Teaching Programming is Hard

How to disrupt traditional universities and apply rapid iteration to build the best tech curriculum.

Boris Paillard
Le Wagon
8 min readJul 6, 2017

--

The traditional education system hasn’t found the recipe yet to teach technology properly. In fact, what universities offer to students strongly differs from what the industry is looking for, especially in high moving fields like web development.

While traditional schools struggle to re-invent themselves on these new topics, the tech education market is booming. Hundreds of tutorials and resources are posted on edX, Coursera, Codecademy, Treehouse, Udemy, Lynda, etc… Udacity is partnering with big companies like Google and Facebook to build joint “nano-degrees”. Actors like General Assembly are raising millions to become global players of the on-site tech education. The coding bootcamp market is exploding and getting crowded. In the US and Canada alone, the number of coding bootcamps has grown from 67 to 91 from 2015 to 2016 (+35% in 1 year).

When a market is quickly expanding like this, it’s generally hard to separate the wheat from the chaff. Especially with sensationalized marketing campaigns and over-promising messages like “learn to build an iOS application in one week”. Lots of actors pretend to deliver the same value and to offer a 99% job placement rate, which (of course) is not true. Obama states every kid should learn to code while media like TechCrunch sometimes take the opposite position to balance the debate.

In my opinion, this all comes down to a single question:

What exactly makes a great tech curriculum?

★ ★ ★ ★ ★ ★ ★

■ **What you have to do**
In the article on tech education, turn the paragraph beginning "While traditional schools struggle" into a short bulleted list that keeps its main facts.

★ ★ ★ ★ ★ ★ ★

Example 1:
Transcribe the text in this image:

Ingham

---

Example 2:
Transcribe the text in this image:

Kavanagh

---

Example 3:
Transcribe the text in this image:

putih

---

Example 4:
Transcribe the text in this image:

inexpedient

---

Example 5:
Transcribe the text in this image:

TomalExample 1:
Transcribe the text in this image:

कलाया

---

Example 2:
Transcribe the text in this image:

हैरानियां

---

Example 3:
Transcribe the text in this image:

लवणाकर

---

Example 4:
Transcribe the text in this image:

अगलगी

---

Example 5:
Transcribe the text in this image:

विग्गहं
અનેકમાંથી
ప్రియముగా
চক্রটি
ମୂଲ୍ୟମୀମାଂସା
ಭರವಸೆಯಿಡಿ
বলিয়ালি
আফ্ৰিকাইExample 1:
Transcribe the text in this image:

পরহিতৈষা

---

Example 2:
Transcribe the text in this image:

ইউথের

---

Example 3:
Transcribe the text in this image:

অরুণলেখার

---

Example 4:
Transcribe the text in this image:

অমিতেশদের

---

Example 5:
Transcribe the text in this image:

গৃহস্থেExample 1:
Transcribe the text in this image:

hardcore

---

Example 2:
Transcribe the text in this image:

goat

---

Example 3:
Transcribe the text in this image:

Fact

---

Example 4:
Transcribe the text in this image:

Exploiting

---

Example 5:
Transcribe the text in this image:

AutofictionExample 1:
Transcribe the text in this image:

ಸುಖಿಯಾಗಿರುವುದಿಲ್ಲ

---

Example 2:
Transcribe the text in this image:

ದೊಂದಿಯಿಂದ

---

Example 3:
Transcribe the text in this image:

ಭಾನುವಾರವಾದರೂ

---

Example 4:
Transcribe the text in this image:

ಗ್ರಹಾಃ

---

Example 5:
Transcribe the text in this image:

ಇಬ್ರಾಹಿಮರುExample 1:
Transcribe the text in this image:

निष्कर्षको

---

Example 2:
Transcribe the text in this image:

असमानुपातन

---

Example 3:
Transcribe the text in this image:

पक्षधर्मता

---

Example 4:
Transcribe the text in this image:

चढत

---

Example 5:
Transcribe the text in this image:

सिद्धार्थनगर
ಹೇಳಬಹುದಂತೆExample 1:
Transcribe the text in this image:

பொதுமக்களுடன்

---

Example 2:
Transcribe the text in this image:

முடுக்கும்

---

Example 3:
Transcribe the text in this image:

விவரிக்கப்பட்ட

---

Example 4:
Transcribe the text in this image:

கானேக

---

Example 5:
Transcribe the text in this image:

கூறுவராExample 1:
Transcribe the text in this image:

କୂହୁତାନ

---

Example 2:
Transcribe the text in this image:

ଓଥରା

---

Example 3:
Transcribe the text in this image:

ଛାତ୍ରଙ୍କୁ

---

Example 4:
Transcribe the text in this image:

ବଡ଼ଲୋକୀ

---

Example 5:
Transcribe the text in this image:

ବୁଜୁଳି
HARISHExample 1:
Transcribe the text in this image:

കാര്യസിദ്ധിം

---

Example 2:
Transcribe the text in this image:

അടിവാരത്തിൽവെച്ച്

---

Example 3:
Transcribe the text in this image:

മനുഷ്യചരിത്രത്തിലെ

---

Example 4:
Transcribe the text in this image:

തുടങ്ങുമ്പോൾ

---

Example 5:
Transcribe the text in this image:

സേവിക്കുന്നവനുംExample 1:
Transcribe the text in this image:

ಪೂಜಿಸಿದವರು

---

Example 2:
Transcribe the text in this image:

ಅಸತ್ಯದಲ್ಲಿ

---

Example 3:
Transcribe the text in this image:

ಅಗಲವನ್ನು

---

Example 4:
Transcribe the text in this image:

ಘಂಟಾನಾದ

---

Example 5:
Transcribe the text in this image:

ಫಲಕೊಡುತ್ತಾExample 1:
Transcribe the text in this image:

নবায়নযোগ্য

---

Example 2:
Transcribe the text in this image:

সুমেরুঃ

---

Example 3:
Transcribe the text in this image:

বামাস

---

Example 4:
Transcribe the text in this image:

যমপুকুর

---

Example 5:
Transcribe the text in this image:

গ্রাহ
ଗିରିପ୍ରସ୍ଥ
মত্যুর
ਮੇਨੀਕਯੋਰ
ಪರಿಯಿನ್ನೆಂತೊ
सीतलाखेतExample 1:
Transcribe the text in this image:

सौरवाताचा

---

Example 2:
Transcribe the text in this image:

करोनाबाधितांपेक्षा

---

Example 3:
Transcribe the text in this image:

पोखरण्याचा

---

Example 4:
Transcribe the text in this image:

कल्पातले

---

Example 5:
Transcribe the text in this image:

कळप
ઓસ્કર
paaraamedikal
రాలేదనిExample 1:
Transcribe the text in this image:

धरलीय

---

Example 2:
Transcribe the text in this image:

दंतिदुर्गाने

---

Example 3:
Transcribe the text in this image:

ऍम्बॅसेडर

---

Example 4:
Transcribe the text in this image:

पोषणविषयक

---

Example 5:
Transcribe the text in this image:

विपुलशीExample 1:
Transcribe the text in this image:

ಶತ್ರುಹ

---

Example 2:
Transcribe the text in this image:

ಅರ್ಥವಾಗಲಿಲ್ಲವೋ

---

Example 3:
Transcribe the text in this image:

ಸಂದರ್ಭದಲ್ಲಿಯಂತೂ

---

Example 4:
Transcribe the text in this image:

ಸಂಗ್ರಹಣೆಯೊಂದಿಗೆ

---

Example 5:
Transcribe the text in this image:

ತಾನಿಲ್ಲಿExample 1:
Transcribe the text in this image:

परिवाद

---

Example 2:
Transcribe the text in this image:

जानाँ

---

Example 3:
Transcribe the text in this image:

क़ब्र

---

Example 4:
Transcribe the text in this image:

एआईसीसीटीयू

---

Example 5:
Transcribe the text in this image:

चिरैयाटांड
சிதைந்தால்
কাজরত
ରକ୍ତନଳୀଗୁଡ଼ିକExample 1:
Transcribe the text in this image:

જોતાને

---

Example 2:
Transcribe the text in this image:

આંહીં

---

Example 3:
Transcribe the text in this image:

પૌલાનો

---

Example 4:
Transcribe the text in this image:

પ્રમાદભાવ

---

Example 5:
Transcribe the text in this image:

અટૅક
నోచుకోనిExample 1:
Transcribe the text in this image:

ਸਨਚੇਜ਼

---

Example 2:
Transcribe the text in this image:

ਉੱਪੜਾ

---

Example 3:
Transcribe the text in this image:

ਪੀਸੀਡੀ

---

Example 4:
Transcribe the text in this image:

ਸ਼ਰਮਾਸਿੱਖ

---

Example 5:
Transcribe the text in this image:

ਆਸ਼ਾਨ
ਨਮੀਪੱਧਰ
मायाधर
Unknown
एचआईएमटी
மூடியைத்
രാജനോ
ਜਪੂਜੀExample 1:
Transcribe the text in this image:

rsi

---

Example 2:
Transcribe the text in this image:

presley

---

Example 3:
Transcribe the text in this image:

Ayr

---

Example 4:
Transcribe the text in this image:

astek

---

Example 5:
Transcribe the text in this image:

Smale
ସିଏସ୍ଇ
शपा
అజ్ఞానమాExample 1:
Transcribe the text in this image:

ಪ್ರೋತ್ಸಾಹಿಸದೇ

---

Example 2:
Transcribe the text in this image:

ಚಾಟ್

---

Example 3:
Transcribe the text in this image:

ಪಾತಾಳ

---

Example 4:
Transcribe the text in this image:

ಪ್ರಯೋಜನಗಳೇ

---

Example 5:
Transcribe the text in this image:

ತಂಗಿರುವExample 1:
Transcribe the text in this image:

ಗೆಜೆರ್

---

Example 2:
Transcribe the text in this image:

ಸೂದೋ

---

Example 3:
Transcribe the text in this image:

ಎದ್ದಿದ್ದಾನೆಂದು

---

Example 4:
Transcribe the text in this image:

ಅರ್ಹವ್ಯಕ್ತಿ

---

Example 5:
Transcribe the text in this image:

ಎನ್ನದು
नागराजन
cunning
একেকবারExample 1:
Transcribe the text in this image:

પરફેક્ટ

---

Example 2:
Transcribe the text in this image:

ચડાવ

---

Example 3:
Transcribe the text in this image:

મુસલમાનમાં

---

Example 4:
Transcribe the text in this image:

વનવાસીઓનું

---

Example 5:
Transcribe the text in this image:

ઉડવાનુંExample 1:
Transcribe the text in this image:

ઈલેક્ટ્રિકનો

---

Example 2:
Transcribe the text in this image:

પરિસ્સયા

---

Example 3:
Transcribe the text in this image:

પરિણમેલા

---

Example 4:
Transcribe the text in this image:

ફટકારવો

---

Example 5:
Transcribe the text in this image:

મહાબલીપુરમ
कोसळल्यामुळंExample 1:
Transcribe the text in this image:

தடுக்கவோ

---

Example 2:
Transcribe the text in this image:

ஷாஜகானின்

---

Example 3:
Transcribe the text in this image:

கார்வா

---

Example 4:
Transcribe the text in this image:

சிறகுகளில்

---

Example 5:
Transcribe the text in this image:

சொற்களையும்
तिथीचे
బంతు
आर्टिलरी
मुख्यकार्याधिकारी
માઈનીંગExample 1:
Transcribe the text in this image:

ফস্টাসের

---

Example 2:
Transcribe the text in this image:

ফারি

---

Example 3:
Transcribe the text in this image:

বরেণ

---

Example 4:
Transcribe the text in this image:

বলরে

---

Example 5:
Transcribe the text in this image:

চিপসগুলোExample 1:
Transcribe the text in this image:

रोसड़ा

★ ★ ★ ★ ★ ★ ★

■ **Problem solution**
- Traditional schools struggle to reinvent themselves on new tech topics, while the tech education market is booming.
- Hundreds of tutorials and resources are posted on edX, Coursera, Codecademy, Treehouse, Udemy, Lynda and others.
- Udacity is partnering with Google and Facebook to build joint "nano-degrees."
- General Assembly is raising millions to become a global player in on-site tech education.
- The coding bootcamp market is exploding and getting crowded: in the US and Canada alone, bootcamps grew from 67 to 91 between 2015 and 2016 (+35% in one year).